Choreography Anne Teresa De Keersmaeker, music Steve Reich
Anne Teresa De Keersmaeker Rosas & Ictus
Sadler's Wells

Anne Teresa De Keersmaeker Rosas Company in Rain Credit: Anne Van Aerschot
Anne Teresa De Keersmaeker Rosas Company in Rain Credit: Anne Van Aerschot
Anne Teresa De Keersmaeker Rosas Company in Rain Credit: Anne Van Aerschot
Anne Teresa De Keersmaeker Rosas Company in Rain Credit: Anne Van Aerschot
Anne Teresa De Keersmaeker Rosas Company in Rain Credit: Anne Van Aerschot
Anne Teresa De Keersmaeker Rosas Company in Rain Credit: Anne Van Aerschot

I imagine some of the audience for the revival of Anne Teresa De Keersmaeker’s 2001 Rain at Sadler’s Wells have come for the dance, some to hear Steve Reich’s legendary 1976 Music for 18 Musicians played live by her regular collaborators, the superb Ictus Ensemble. Neither go away disappointed.

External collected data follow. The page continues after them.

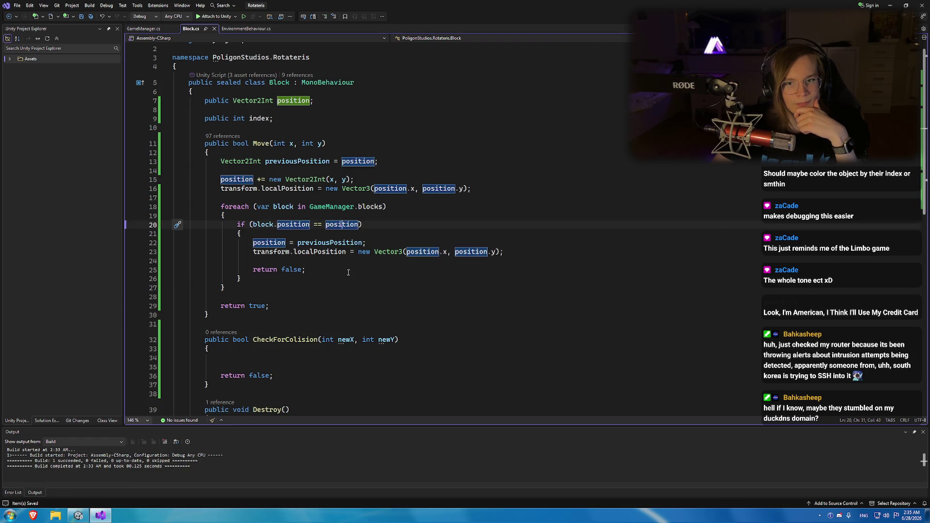
left_click(370, 206)
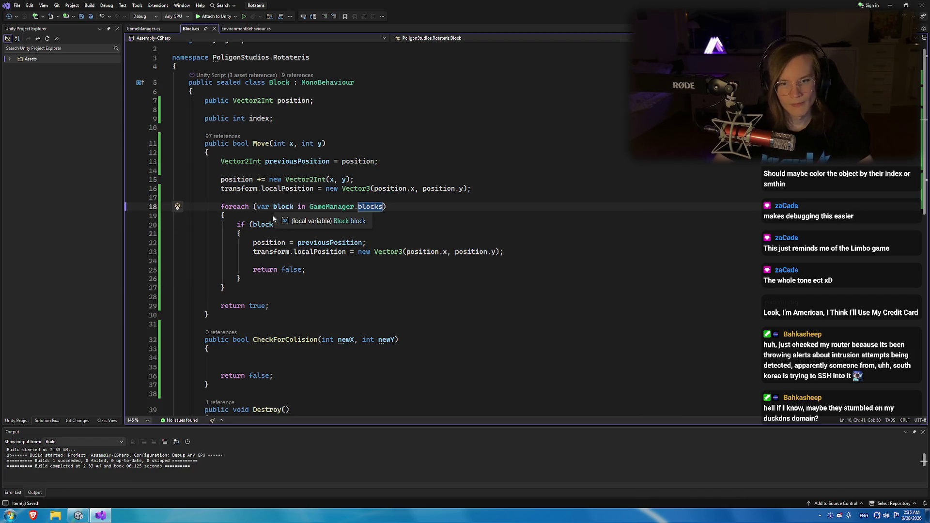
key("Home")
key("Right")
key("Return")
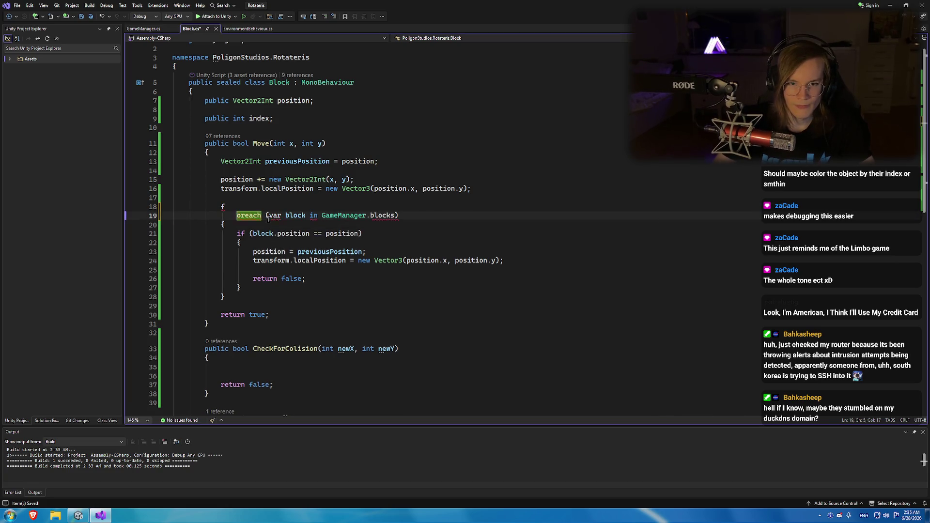
key("ctrl+z")
Add 'if (block == this) continue;' at the top of the foreach loop.
left_click(268, 219)
key("Return")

Maybe not as elated as Philip Glass and Twyla Tharp’s In the Upper Room, but Rain is as close to joyful abandon as the cerebral De Keersmaeker gets, and the audience gives Rain a standing ovation (this is not press night). See what twenty-pound flat-rate tickets and a free programme can do...

Visually indebted to Dries Van Noten’s subtle play with ever-changing costumes shaded from dawn pinks to moonlight beiges and silver whites, and Jan Versweyweld’s set and lighting design, the arc of Reich’s persistent percussive pulse, the progression of his chords are brought out in sympathetic synaesthetic symbiosis.

An omnipotent lamp (a god-head?) highlights the action, and moves away. Subtle shifts of light infuse the stage with roseate colour or drain it: rainbows, clouds and sudden bursts of sunlight between tropical downpours—the mind takes flight. We listen to the music eyes open, but oh to close them, to swim and chill in that mesmerising sound.

Framed by a curtain of weighted rippling vertical cords like rods of rain, on a circular arena playground—a Greek amphitheatre, a dance hall, a Kontakthof, a village green, an asphodel meadow—ten dancers, three men and seven women, for a whole hour walk, run, dance, leap, tumble, gambol in cohorts that fan out into individual musings, duets, trios, and constantly shifting collectives. There are a few translucent Perspex chairs to sit out the dance or for that drenched t-shirt.

An initial mathematical geometry, a textured game of numbers, evolves—to my eye—into a Jackson Pollock painting of scribbles and dribbles, a kinetic millefeuille accumulation of intriguing moves. The three men seem to be constantly vying for Laura Maria Poletti’s attention, as others flit by, fall and rise on a breath, gyroscopes spinning on the crest of the sound, Reich’s harmonies of the celestial spheres.

What stamina these restless dancers have as on and on they go, marimba music driving them in a St Vitus’s dance. Is this Elysium or huis clos (no exit)? Are they temple dancers driven to dance forever: shadows lengthen and they dance on. Or am I attaching too much meaning to an abstract work?

Loosely structured repetition, variations on a theme, breath rhythms, and then it’s over: they push aside the rods of rain and run forward for their curtain call—three curtain calls. The audience will not release them.